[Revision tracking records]
-------

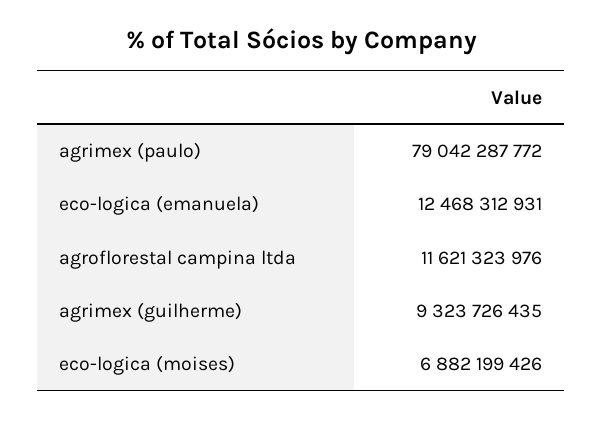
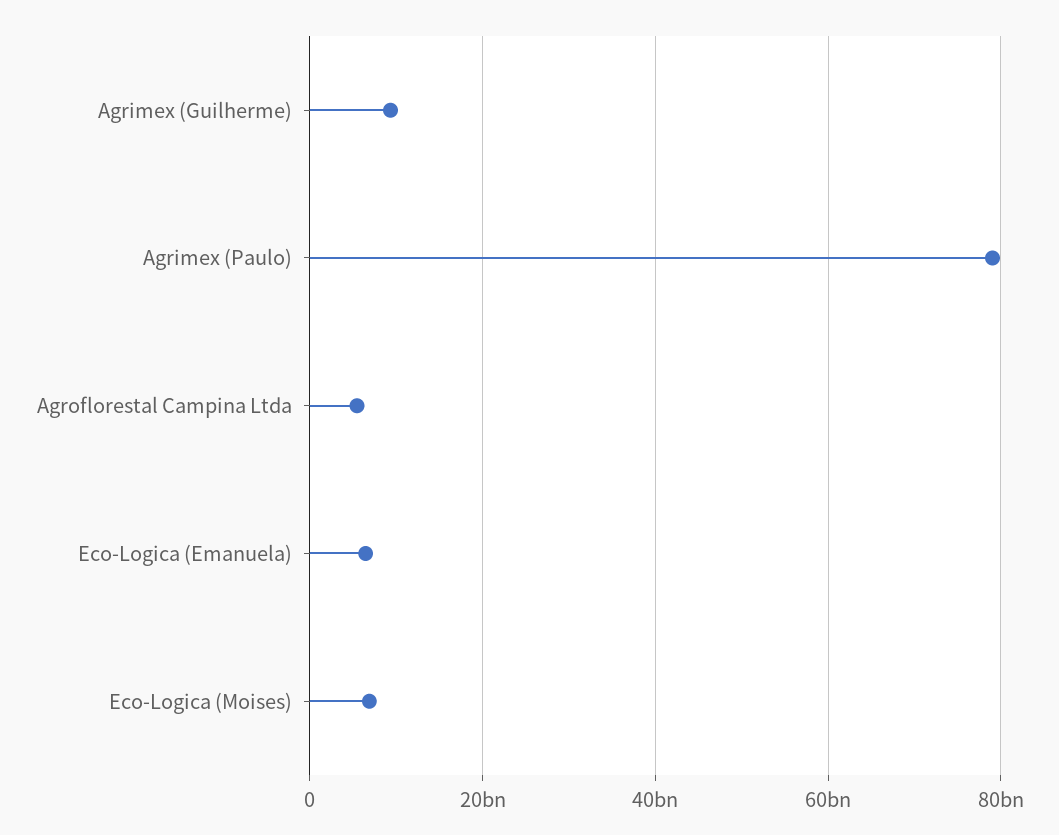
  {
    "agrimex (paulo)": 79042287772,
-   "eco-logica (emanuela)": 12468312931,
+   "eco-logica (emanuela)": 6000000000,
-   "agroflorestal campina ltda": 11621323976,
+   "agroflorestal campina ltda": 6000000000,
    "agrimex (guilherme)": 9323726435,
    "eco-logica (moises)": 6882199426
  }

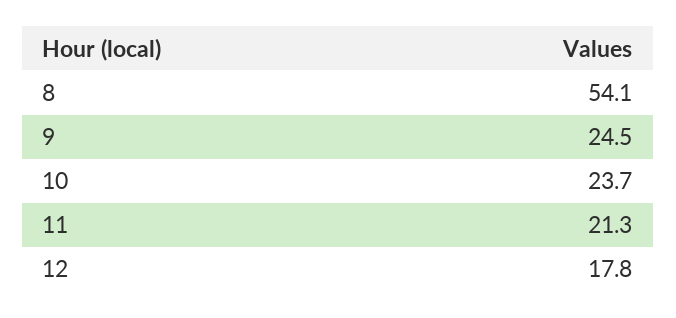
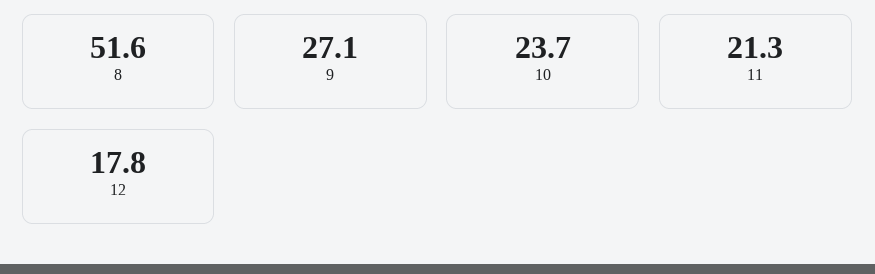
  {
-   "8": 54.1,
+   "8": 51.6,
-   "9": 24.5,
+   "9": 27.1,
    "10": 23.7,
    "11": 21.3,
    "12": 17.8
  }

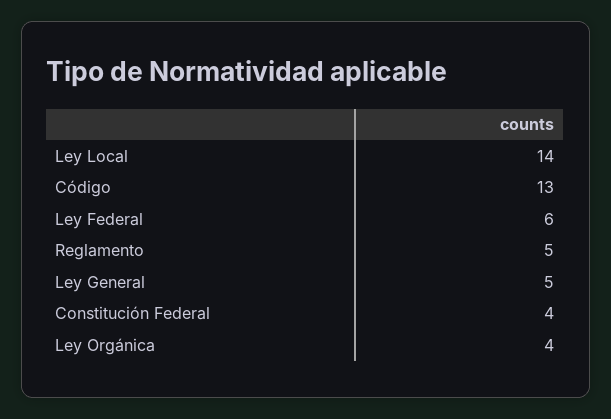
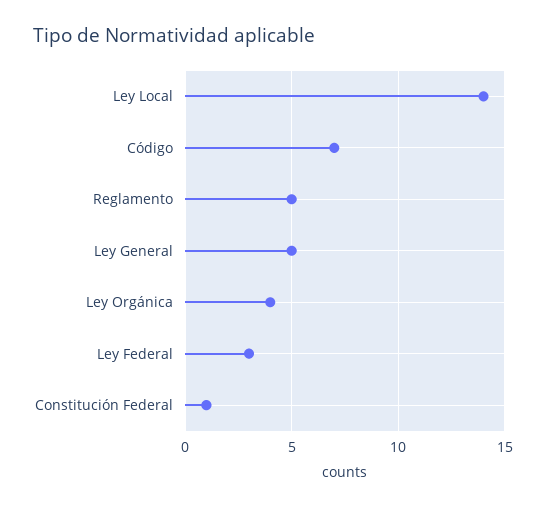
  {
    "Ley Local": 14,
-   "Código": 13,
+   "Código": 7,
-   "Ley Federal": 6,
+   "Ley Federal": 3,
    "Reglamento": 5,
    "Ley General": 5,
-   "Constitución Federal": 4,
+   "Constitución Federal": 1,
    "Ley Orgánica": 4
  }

-------

What to do >> Be exact. Write out all the entries and omit the pictures.

Result >>
  {
    "agrimex (paulo)": 79042287772,
-   "eco-logica (emanuela)": 12468312931,
+   "eco-logica (emanuela)": 6000000000,
-   "agroflorestal campina ltda": 11621323976,
+   "agroflorestal campina ltda": 6000000000,
    "agrimex (guilherme)": 9323726435,
    "eco-logica (moises)": 6882199426
  }

  {
-   "8": 54.1,
+   "8": 51.6,
-   "9": 24.5,
+   "9": 27.1,
    "10": 23.7,
    "11": 21.3,
    "12": 17.8
  }

  {
    "Ley Local": 14,
-   "Código": 13,
+   "Código": 7,
-   "Ley Federal": 6,
+   "Ley Federal": 3,
    "Reglamento": 5,
    "Ley General": 5,
-   "Constitución Federal": 4,
+   "Constitución Federal": 1,
    "Ley Orgánica": 4
  }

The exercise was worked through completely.